== ABOUT THIS TASK ==
Can you reproduce the lines below, from the line that contains "Domenica 22 giugno" through the line that contains "un’esperienza sensoriale e", with nothing changed?

*** PROVIDED DATA ***

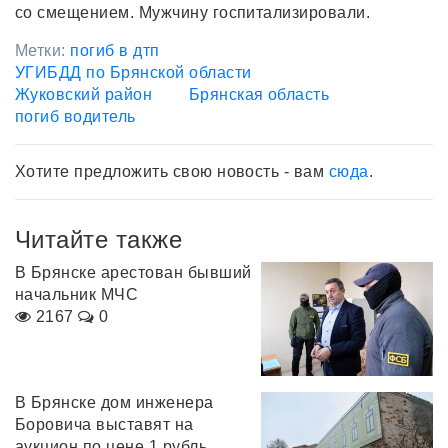
со смещением. Мужчину госпитализировали.
Метки:
погиб в дтп
УГИБДД по Брянской области
Жуковский район
Брянская область
погиб водитель
Хотите предложить свою новость - вам
сюда
.
Читайте также
В Брянске арестован бывший
начальник МЧС
2167
0
В Брянске дом инженера
Боровича выставят на
аукцион по цене 1 рубль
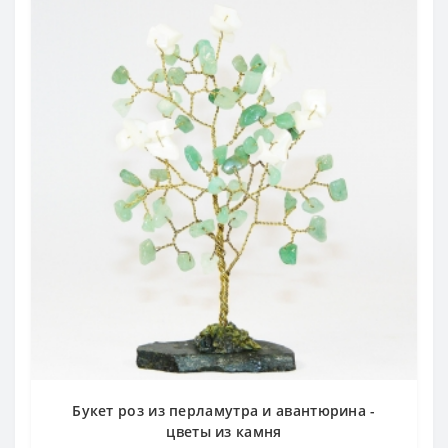
Букет роз из перламутра и авантюрина -
цветы из камня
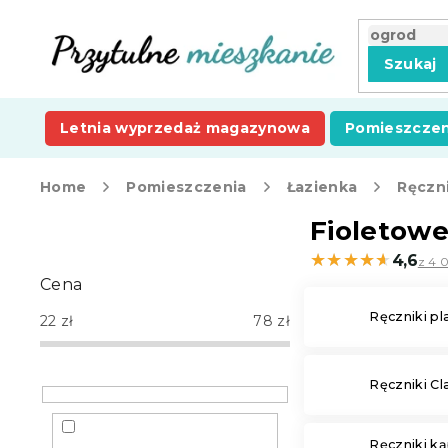
Przejść
do
treści
Szukaj
Letnia wyprzedaż magazynowa
Pomieszczen
Home
Pomieszczenia
Łazienka
Ręczni
P
Fioletowe
a
★★★★★
★★★★★
4,6
z 4 0
s
Cena
e
k
Ręczniki p
22
zł
78
zł
b
o
c
Ręczniki Cl
z
n
y
Ręczniki k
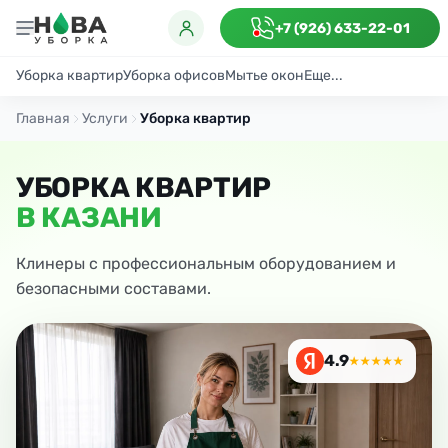
+7 (926) 633-22-01
Уборка квартир
Уборка офисов
Мытье окон
Еще...
Генеральная
Поддерживающая
После ремонта
Антибактериаль
Главная
Услуги
Уборка квартир
УБОРКА КВАРТИР
В КАЗАНИ
Клинеры с профессиональным оборудованием и
безопасными составами.
4.9
★★★★★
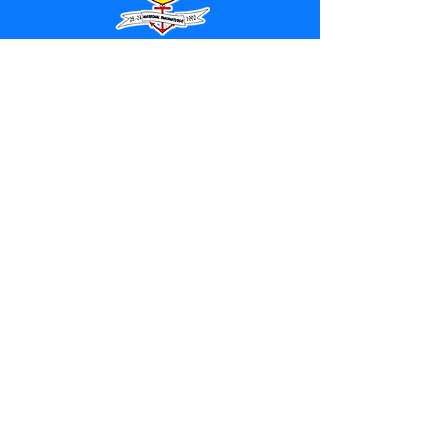
SERVIÇO DE ATENDIMENTO AO 
CIDADÃO (SIC) E OUVIDORIA
Prefeitura de Marechal 
Thaumaturgo - Estado do Acre
CNPJ 84.306.463/0001-76
💻Acesso online: 
SIC 
| 
Fale Conosco
 | 
Ouvidoria
| 
Mapa do Site
📱Fone: +55 (68) 3325-1092 / (68) 
99282-7179 (Responsável (
Douglas da 
Silva Araújo
)
🏢 Av. Raimundo Margarida, SN, CEP 
69.983-000, Centro, Marechal 
Thaumaturgo, Acre
📅 Segunda a sexta, das 7h às 13h 
(Fechado aos sábados, domingos e 
feriados)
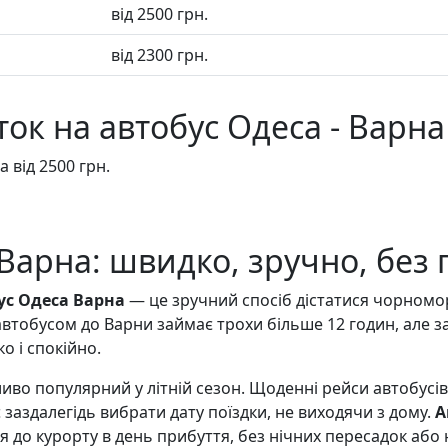
від 2500 грн.
від 2300 грн.
ток на автобус Одеса - Варна
 від 2500 грн.
 Варна: швидко, зручно, без
ус Одеса Варна
— це зручний спосіб дістатися чорномо
автобусом до Варни займає трохи більше 12 годин, але з
 і спокійно.
во популярний у літній сезон. Щоденні рейси автобусів
заздалегідь вибрати дату поїздки, не виходячи з дому.
А
я до курорту в день прибуття, без нічних пересадок або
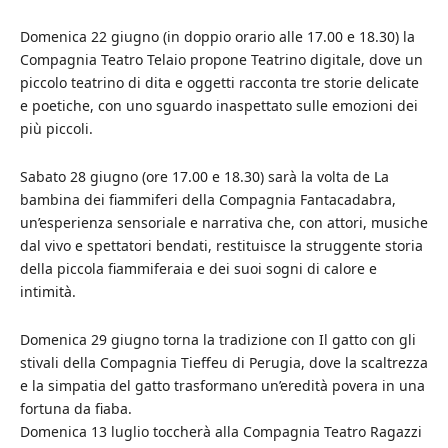
Domenica 22 giugno (in doppio orario alle 17.00 e 18.30) la
Compagnia Teatro Telaio propone Teatrino digitale, dove un
piccolo teatrino di dita e oggetti racconta tre storie delicate
e poetiche, con uno sguardo inaspettato sulle emozioni dei
più piccoli.
Sabato 28 giugno (ore 17.00 e 18.30) sarà la volta de La
bambina dei fiammiferi della Compagnia Fantacadabra,
un’esperienza sensoriale e narrativa che, con attori, musiche
dal vivo e spettatori bendati, restituisce la struggente storia
della piccola fiammiferaia e dei suoi sogni di calore e
intimità.
Domenica 29 giugno torna la tradizione con Il gatto con gli
stivali della Compagnia Tieffeu di Perugia, dove la scaltrezza
e la simpatia del gatto trasformano un’eredità povera in una
fortuna da fiaba.
Domenica 13 luglio toccherà alla Compagnia Teatro Ragazzi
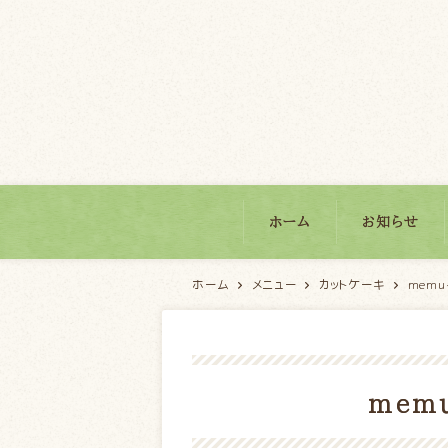
パティスリーモンブラン
ホーム
お知らせ
ホーム
メニュー
カットケーキ
memu-
memu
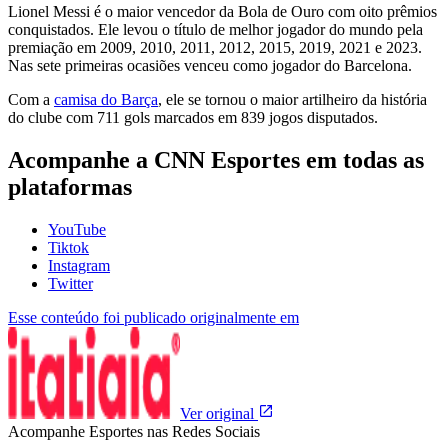
Lionel Messi é o maior vencedor da Bola de Ouro com oito prêmios
conquistados. Ele levou o título de melhor jogador do mundo pela
premiação em 2009, 2010, 2011, 2012, 2015, 2019, 2021 e 2023.
Nas sete primeiras ocasiões venceu como jogador do Barcelona.
Com a
camisa do Barça
, ele se tornou o maior artilheiro da história
do clube com 711 gols marcados em 839 jogos disputados.
Acompanhe a CNN Esportes em todas as
plataformas
YouTube
Tiktok
Instagram
Twitter
Esse conteúdo foi publicado originalmente em
Ver original
Acompanhe
Esportes
nas Redes Sociais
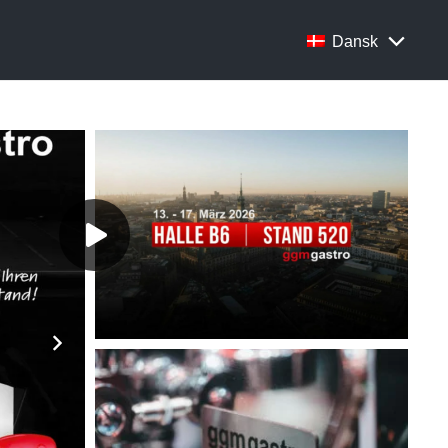
Dansk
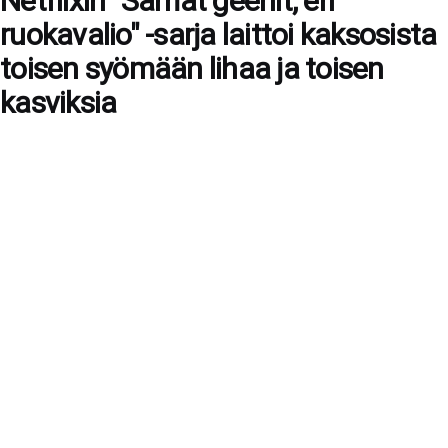
Netflixin "Samat geenit, eri
ruokavalio" -sarja laittoi kaksosista
toisen syömään lihaa ja toisen
kasviksia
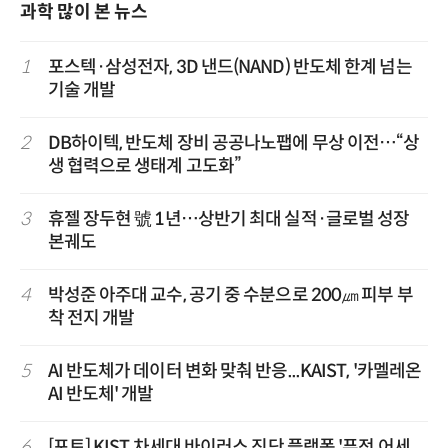
과학 많이 본 뉴스
1
포스텍·삼성전자, 3D 낸드(NAND) 반도체 한계 넘는
기술 개발
2
DB하이텍, 반도체 장비 공공나노팹에 무상 이전…“상
생 협력으로 생태계 고도화”
3
휴젤 장두현 號 1년…상반기 최대 실적·글로벌 성장
본궤도
4
박성준 아주대 교수, 공기 중 수분으로 200㎛ 피부 부
착 전지 개발
5
AI 반도체가 데이터 변화 맞춰 반응...KAIST, '카멜레온
AI 반도체' 개발
6
[포토] KIST 차세대 바이러스 진단 플랫폼 '퓨전 어세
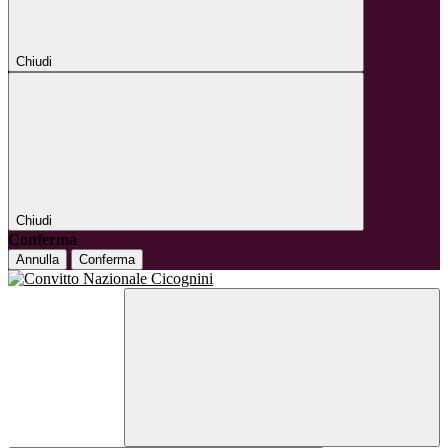
Chiudi
Chiudi
Conferma
Annulla
Conferma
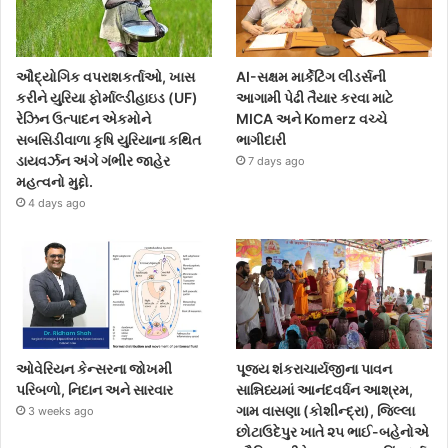
ઔદ્યોગિક વપરાશકર્તાઓ, ખાસ
AI-સક્ષમ માર્કેટિંગ લીડર્સની
કરીને યુરિયા ફોર્માલ્ડીહાઇડ (UF)
આગામી પેઢી તૈયાર કરવા માટે
રેઝિન ઉત્પાદન એકમોને
MICA અને Komerz વચ્ચે
સબસિડીવાળા કૃષિ યુરિયાના કથિત
ભાગીદારી
ડાયવર્ઝન અંગે ગંભીર જાહેર
7 days ago
મહત્વનો મુદ્દો.
4 days ago
ઓવેરિયન કેન્સરના જોખમી
પૂજ્ય શંકરાચાર્યજીના પાવન
પરિબળો, નિદાન અને સારવાર
સાન્નિધ્યમાં આનંદવર્ધન આશ્રમ,
ગામ વાસણા (કોશીન્દ્રા), જિલ્લા
3 weeks ago
છોટાઉદેપુર ખાતે ૨૫ ભાઈ-બહેનોએ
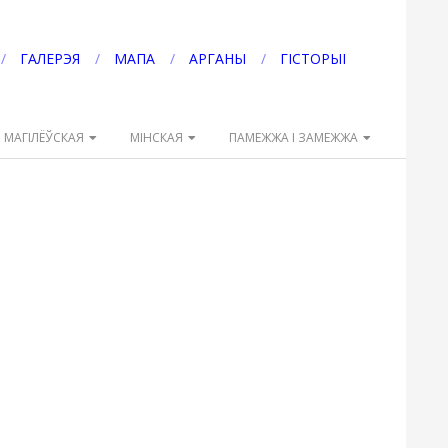
ГАЛЕРЭЯ
МАПА
АРГАНЫ
ГІСТОРЫІ
МАГІЛЁЎСКАЯ
МІНСКАЯ
ПАМЕЖЖА І ЗАМЕЖЖА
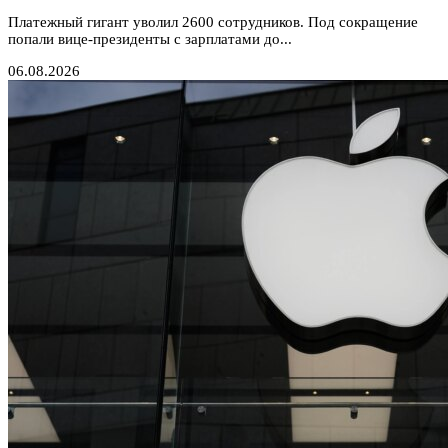
Платежный гигант уволил 2600 сотрудников. Под сокращение
попали вице-президенты с зарплатами до...
06.08.2026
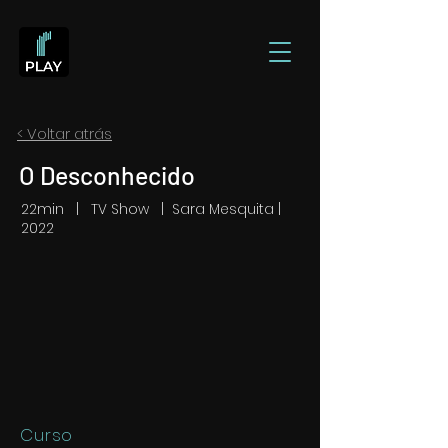
< Voltar atrás
O Desconhecido
22min | TV Show | Sara Mesquita |
2022
Curso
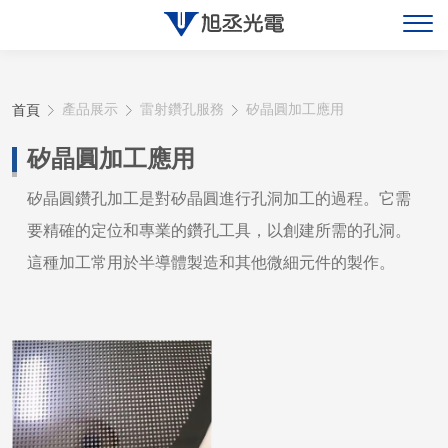
關於旭丞
首頁
產品展示
雷射鑽孔服務
矽晶圓加工應用
最新消息
矽晶圓加工應用
產品展示
矽晶圓鑽孔加工是對矽晶圓進行孔洞加工的過程。它需
要精確的定位和專業的鑽孔工具，以創建所需的孔洞。
聯絡旭丞
這種加工常用於半導體製造和其他微細元件的製作。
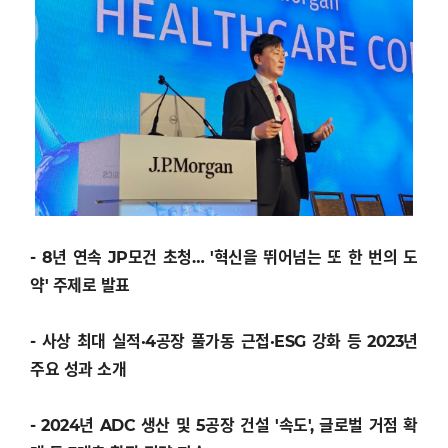
- 8년 연속 JP모건 초청… '혁신을 뛰어넘는 또 한 번의 도
약' 주제로 발표
- 사상 최대 실적·4공장 풀가동 근접·ESG 강화 등 2023년
주요 성과 소개
- 2024년 ADC 생산 및 5공장 건설 '속도', 글로벌 거점 확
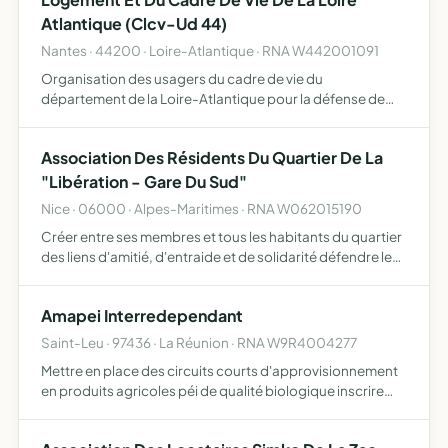
Atlantique (Clcv-Ud 44)
Nantes · 44200 · Loire-Atlantique · RNA W442001091
Organisation des usagers du cadre de vie du
département de la Loire-Atlantique pour la défense de
leurs intérêts et la promotion de leurs droits
Association Des Résidents Du Quartier De La
"Libération - Gare Du Sud"
Nice · 06000 · Alpes-Maritimes · RNA W062015190
Créer entre ses membres et tous les habitants du quartier
des liens d'amitié, d'entraide et de solidarité défendre les
intérêts des habitants et des résidents du quartier
Libération-Gare du Sud préserver les éléments du p…
Amapei Interredependant
Saint-Leu · 97436 · La Réunion · RNA W9R4004277
Mettre en place des circuits courts d'approvisionnement
en produits agricoles péi de qualité biologique inscrire
cette activité dans une démarche solidaire, de proximité,
favorisant l'insertion sociale proposer des atelie…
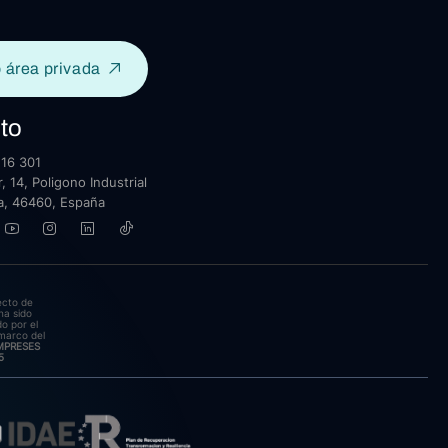
 área privada
to
16 301
, 14, Poligono Industrial
lla, 46460, España
ecto de
ha sido
o por el
marco del
EMPRESES
5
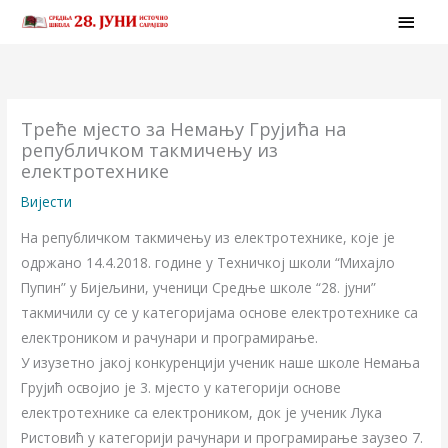
Skip
MAI
to
MEN
content
Треће мјесто за Немању Грујића на
републичком такмичењу из
електротехнике
Вијести
На републичком такмичењу из електротехнике, које је
одржано 14.4.2018. године у Техничкој школи “Михајло
Пупин” у Бијељини, ученици Средње школе “28. јуни”
такмичили су се у категоријама основе електротехнике са
електроником и рачунари и програмирање.
У изузетно јакој конкуренцији ученик наше школе Немања
Грујић освојио је 3. мјесто у категорији основе
електротехнике са електроником, док је ученик Лука
Ристовић у категорији рачунари и програмирање заузео 7.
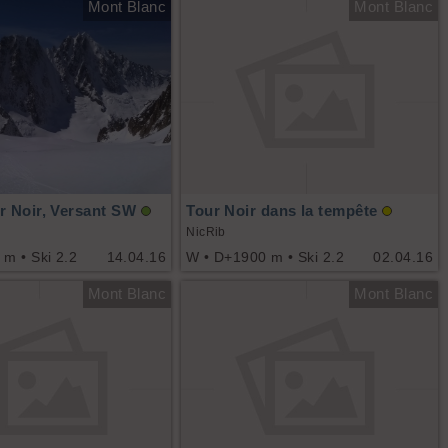
Mont Blanc
Mont Blanc
r Noir, Versant SW
Tour Noir dans la tempête
NicRib
m • Ski 2.2
14.04.16
W • D+1900 m • Ski 2.2
02.04.16
Mont Blanc
Mont Blanc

*** End of PROVIDED DATA ***

== RESULT ==
Domenica 22 giugno (in doppio orario alle 17.00 e 18.30) la
Compagnia Teatro Telaio propone Teatrino digitale, dove un
piccolo teatrino di dita e oggetti racconta tre storie delicate
e poetiche, con uno sguardo inaspettato sulle emozioni dei
più piccoli.
Sabato 28 giugno (ore 17.00 e 18.30) sarà la volta de La
bambina dei fiammiferi della Compagnia Fantacadabra,
un’esperienza sensoriale e narrativa che, con attori, musiche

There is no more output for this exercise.